Sub-basin II, sample 1, which corresponds to an intermediate flow, is located at the eastern-center of the study area in the Ocampo-Paraíso basin (Figure 1). The temperature measured in this sample was about 24.4°C and Cl- concentrations of 0.84. meq/L; 2.46 meq/L of Li+; and, 0.24 meq/L of Br- (Figure 7). The water type of this member is Na-K-HCO3.
Sub-basin III, is represented by sample 16. This water sample represents an intermediate flow and is located towards the north of the study area, towards the Jagüey de San Francisco, belonging to the basin of San Nicolás Tolentino (Figure 1). It has high temperatures of 20.5°C and have concentrations of Cl- of 0.819 meq/L; 0.312 meq/L of Li+; and high concentrations of Br- (1.67 meq/L) (Figure 7). This type of water is Na-K-HCO3.

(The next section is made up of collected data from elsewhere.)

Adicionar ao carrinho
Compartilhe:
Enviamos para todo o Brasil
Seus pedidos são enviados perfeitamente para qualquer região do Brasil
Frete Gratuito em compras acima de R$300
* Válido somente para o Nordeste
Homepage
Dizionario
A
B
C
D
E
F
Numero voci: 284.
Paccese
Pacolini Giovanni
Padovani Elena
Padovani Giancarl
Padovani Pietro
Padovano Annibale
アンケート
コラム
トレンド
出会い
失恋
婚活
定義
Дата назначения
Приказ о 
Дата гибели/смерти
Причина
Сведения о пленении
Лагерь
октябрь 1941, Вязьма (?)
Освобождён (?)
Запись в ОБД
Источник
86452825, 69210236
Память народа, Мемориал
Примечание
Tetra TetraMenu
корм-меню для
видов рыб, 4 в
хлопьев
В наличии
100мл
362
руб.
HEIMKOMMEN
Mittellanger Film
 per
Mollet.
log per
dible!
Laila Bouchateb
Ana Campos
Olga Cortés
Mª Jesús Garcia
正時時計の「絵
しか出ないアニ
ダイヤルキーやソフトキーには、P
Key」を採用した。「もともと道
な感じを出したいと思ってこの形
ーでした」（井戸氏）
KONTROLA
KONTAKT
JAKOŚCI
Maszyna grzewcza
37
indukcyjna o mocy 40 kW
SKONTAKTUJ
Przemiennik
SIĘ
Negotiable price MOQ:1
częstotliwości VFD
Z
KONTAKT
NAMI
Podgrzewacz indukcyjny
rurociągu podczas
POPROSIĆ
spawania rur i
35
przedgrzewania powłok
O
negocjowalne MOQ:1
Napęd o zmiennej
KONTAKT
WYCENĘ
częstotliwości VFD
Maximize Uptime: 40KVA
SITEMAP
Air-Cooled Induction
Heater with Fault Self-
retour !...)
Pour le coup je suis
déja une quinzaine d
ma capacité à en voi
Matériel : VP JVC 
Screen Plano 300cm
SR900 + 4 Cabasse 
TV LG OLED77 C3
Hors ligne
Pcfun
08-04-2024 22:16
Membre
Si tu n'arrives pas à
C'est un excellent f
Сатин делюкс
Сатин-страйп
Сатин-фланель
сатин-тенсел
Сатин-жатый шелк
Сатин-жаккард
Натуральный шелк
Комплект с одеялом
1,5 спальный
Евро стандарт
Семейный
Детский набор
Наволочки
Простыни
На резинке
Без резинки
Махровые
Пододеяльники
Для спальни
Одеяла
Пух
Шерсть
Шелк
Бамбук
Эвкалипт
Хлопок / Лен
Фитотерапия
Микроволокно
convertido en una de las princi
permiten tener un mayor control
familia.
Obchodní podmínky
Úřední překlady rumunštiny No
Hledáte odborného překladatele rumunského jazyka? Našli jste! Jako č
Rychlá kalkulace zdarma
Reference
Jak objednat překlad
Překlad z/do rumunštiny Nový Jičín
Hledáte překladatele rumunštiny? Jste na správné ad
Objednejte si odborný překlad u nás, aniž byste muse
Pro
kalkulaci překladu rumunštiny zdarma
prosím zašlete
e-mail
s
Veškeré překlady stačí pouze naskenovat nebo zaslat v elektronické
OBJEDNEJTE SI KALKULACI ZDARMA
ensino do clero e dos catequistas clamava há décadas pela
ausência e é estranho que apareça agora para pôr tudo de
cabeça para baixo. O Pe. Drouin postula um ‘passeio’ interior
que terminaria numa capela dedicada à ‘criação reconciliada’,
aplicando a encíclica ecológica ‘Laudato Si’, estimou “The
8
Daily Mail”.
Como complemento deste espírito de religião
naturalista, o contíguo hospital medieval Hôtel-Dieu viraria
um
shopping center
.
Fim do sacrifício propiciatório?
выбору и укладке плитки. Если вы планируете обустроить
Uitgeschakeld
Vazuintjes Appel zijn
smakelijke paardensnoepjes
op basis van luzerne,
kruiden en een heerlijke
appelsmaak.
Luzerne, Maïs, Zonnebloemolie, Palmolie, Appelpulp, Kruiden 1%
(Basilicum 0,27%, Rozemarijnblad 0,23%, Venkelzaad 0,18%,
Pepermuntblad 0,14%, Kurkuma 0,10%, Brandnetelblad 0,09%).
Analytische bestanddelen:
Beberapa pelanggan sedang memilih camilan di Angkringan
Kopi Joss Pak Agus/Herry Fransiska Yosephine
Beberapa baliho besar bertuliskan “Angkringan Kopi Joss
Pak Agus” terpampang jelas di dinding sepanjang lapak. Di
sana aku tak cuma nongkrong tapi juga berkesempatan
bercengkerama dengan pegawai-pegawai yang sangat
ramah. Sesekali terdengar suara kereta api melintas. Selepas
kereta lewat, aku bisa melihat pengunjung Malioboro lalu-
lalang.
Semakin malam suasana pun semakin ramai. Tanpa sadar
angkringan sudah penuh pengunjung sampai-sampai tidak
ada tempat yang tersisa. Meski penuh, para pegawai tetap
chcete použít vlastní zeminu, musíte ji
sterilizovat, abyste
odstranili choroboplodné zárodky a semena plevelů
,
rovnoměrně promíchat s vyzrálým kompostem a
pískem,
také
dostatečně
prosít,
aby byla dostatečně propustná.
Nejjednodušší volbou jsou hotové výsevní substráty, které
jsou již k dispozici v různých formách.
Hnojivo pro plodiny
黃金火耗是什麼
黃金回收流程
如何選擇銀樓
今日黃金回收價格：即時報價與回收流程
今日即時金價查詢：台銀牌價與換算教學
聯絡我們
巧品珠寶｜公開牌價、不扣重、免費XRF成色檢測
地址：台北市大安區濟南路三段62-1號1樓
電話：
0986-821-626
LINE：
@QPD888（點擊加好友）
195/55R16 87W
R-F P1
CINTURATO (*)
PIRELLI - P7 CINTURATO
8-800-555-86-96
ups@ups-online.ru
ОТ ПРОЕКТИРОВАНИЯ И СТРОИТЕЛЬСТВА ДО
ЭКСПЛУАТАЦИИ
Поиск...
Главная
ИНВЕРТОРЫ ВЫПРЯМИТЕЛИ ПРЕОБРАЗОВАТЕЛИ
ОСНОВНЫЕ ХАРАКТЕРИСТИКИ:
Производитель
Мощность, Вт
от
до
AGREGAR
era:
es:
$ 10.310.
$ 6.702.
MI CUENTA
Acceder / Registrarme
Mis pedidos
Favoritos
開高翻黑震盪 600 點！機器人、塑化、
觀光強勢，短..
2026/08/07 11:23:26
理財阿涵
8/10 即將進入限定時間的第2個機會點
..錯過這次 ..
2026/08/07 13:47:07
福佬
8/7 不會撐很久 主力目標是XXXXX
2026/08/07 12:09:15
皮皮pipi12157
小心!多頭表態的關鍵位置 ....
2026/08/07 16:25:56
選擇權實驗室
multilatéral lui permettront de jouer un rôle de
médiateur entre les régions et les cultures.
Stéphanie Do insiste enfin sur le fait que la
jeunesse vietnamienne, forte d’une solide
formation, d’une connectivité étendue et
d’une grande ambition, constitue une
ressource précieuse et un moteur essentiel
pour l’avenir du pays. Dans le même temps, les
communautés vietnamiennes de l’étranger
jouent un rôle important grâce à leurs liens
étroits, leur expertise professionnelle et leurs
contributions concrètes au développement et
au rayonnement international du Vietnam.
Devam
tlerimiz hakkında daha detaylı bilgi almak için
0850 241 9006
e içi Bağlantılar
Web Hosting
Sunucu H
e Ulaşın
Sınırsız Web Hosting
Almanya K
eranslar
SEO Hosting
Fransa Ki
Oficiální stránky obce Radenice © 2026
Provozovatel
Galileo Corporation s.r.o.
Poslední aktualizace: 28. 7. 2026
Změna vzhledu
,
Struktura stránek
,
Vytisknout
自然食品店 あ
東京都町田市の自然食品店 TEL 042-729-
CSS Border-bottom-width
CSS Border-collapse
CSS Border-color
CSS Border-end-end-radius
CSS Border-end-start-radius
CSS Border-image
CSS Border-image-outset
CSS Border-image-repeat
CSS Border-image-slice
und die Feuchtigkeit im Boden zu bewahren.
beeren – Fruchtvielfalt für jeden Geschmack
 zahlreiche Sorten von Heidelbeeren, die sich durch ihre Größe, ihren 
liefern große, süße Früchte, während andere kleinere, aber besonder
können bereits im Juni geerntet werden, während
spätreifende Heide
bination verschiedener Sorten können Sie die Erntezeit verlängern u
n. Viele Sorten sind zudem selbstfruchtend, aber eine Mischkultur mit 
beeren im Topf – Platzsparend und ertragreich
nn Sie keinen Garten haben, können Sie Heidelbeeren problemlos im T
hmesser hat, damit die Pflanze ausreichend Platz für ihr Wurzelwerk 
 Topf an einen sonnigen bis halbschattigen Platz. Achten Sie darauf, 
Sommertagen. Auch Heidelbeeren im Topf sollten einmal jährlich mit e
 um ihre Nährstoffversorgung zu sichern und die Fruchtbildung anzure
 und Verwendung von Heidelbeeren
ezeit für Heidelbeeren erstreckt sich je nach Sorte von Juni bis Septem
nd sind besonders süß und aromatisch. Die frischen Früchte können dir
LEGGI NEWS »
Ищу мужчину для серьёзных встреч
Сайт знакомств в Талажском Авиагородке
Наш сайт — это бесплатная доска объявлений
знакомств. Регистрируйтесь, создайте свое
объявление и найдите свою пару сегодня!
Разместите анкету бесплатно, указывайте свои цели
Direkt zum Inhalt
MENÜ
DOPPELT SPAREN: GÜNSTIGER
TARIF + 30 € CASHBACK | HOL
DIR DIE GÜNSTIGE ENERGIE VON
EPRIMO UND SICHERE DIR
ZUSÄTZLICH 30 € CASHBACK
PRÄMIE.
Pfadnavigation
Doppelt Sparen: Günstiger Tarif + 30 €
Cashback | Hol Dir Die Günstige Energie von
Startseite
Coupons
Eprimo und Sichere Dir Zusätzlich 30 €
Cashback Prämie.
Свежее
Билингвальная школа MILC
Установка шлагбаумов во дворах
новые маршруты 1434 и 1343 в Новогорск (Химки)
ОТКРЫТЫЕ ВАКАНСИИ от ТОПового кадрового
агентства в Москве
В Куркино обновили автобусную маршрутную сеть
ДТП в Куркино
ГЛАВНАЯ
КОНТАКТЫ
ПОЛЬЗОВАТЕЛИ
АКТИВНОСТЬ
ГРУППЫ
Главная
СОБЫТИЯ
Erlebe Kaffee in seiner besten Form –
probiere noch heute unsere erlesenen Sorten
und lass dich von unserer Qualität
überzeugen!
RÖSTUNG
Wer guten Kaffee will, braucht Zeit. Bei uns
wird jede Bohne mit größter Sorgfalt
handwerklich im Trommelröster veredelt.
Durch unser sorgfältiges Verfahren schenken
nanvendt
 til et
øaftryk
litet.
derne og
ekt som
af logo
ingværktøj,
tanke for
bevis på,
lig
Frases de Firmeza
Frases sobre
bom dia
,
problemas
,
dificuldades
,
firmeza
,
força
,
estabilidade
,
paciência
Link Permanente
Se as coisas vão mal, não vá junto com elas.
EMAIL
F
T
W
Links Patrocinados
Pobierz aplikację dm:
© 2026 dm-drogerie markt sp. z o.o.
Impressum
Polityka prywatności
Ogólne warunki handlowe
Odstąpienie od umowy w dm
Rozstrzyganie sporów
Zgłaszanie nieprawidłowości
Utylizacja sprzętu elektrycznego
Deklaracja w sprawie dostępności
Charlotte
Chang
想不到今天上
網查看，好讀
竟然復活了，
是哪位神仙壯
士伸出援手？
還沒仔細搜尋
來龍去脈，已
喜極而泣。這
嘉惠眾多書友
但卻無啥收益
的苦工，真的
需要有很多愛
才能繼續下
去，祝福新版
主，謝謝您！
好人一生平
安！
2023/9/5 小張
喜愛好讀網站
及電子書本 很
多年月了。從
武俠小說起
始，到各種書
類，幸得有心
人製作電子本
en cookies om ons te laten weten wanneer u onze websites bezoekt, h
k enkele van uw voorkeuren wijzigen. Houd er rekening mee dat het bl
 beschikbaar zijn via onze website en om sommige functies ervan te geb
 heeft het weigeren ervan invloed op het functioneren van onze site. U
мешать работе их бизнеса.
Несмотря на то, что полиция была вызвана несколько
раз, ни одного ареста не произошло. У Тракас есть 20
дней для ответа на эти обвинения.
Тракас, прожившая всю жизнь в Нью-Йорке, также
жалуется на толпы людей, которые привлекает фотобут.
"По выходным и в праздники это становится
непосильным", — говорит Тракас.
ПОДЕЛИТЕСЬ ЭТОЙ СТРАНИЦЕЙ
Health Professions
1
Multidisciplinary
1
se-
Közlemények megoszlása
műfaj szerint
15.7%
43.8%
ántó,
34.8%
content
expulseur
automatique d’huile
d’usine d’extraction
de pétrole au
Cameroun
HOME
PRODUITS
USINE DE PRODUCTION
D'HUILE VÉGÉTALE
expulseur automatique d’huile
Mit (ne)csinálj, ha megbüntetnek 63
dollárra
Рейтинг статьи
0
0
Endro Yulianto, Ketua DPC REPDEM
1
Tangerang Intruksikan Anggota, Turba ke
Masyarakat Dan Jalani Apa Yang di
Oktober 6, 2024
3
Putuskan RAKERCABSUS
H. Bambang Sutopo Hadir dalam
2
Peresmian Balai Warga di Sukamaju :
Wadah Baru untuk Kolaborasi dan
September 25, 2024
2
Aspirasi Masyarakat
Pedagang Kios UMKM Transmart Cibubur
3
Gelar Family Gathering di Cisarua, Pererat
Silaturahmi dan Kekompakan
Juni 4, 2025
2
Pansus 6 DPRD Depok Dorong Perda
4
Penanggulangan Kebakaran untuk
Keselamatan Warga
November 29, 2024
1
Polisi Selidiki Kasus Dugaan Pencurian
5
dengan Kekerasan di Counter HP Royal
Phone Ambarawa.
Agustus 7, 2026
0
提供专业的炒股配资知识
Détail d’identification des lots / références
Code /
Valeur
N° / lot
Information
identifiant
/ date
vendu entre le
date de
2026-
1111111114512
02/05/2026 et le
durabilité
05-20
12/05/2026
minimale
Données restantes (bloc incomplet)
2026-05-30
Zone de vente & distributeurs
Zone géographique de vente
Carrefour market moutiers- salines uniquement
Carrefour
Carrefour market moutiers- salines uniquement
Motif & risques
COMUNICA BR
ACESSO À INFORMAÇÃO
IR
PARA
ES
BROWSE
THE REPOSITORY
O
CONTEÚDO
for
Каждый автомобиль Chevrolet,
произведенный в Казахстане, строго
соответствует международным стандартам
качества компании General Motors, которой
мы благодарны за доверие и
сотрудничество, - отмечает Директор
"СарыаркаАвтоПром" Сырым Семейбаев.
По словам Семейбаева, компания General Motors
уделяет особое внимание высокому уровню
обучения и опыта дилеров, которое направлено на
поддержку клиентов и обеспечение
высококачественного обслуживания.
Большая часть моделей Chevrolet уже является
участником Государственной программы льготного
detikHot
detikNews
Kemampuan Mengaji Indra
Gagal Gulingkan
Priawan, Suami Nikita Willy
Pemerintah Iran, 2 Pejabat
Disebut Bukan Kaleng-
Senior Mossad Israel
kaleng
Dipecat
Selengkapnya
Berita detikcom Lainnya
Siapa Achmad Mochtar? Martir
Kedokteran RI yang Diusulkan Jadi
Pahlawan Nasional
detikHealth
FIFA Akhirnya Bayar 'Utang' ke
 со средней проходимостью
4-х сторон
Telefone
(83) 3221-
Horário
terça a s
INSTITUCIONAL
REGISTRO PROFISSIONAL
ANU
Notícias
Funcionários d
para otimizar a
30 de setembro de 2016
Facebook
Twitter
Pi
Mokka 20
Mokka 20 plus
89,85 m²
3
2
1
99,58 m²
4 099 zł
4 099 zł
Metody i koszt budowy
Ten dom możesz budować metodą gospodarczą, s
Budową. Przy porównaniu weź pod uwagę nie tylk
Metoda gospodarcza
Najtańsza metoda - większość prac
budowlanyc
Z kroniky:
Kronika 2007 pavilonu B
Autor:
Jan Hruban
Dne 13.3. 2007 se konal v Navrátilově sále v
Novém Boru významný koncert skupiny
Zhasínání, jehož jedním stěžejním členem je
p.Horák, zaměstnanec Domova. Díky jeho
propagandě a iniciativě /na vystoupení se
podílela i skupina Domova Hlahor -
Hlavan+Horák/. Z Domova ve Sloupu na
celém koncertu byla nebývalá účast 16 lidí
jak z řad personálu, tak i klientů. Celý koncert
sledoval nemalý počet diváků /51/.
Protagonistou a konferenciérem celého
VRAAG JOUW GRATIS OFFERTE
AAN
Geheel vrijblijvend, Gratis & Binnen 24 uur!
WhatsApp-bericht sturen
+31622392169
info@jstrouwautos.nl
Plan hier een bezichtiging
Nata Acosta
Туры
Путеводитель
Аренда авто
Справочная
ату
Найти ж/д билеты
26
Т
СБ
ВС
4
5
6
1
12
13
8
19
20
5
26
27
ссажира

In Table 2, C1 contributes 50 %, C2 contributes 31%, and C3 contributes 19% of water to the system (Table 2).
Table 2 Mixing fractions considering three extreme members (samples 30, 1 and 16) for the groundwater of the Zona Media of San Luis Potosí.
| Sample | C1 | C2 | C3 | CT |
| 1 | 0.00 | 1.00 | 0.00 | 1.00 |
| 2 | 0.01 | 0.20 | 0.79 | 1.00 |
| 3 | 0.63 | 0.24 | 0.13 | 1.00 |
| 4 | 0.74 | 0.25 | 0.01 | 1.00 |
| 5 | 0.64 | 0.17 | 0.19 | 1.00 |
| 6 | 0.35 | 0.31 | 0.33 | 1.00 |
| 7 | 0.27 | 0.64 | 0.09 | 1.00 |
| 8 | 0.44 | 0.54 | 0.02 | 1.00 |
| 9 | 0.35 | 0.55 | 0.11 | 1.00 |
| 10 | 0.44 | 0.52 | 0.04 | 1.00 |
| 11 | 0.15 | 0.71 | 0.14 | 1.00 |
| 12 | 0.87 | 0.03 | 0.09 | 1.00 |
| 13 | * | * | * | * |
| 14 | 0.57 | 0.35 | 0.08 | 1.00 |
| 15 | 0.54 | 0.38 | 0.07 | 1.00 |
| 16 | 0.00 | 0.00 | 1.00 | 1.00 |
| 17 | 0.48 | 0.39 | 0.13 | 1.00 |
| 18 | 0.58 | 0.44 | 0.00 | 1.00 |
| 19 | 0.44 | 0.42 | 0.14 | 1.00 |
| 20 | 0.72 | 0.28 | 0.00 | 1.00 |
| 21 | 0.72 | 0.01 | 0.27 | 1.00 |
| 22 | 0.75 | 0.20 | 0.05 | 1.00 |
| 23 | 0.75 | 0.21 | 0.03 | 1.00 |
| 24 | 0.63 | 0.29 | 0.08 | 1.00 |
| 25 | 0.81 | 0.15 | 0.04 | 1.00 |
| 26 | 0.40 | 0.26 | 0.35 | 1.00 |
| 27 | 0.00 | 0.09 | 0.91 | 1.00 |
| 28 | 0.74 | 0.26 | 0.00 | 1.00 |
| 29 | 0.77 | 0.23 | 0.00 | 1.00 |
| 30 | 1.00 | 0.00 | 0.00 | 1.00 |
| 31 | 0.94 | 0.02 | 0.03 | 1.00 |
| 32 | 0.73 | 0.27 | 0.00 | 1.00 |
| 33 | 0.86 | 0.13 | 0.01 | 1.00 |
| 34 | 0.71 | 0.17 | 0.12 | 1.00 |
Conclusions
The aquifer receives its recharge water that drains through flat platform rocks (El Abra Formation), gypsum, anhydrite (Guaxcama Formation) and volcanic rocks that delimit the aquifer.
Three different types calcium bicarbonate (Ca-HCO3), sodium bicarbonate (Na-HCO3), calcium sulfate (Ca-SO4) waters were obtained.
A local and an intermediate regional flow were identified, where each system has a representative sample used as an extra limb.
A ternary mixture and water-rock interaction processes were identified in the study area.
The system is fed by three essential regions. C1, C2 and C3 contributes 50%, 31% and 19%, respectively of water to the system.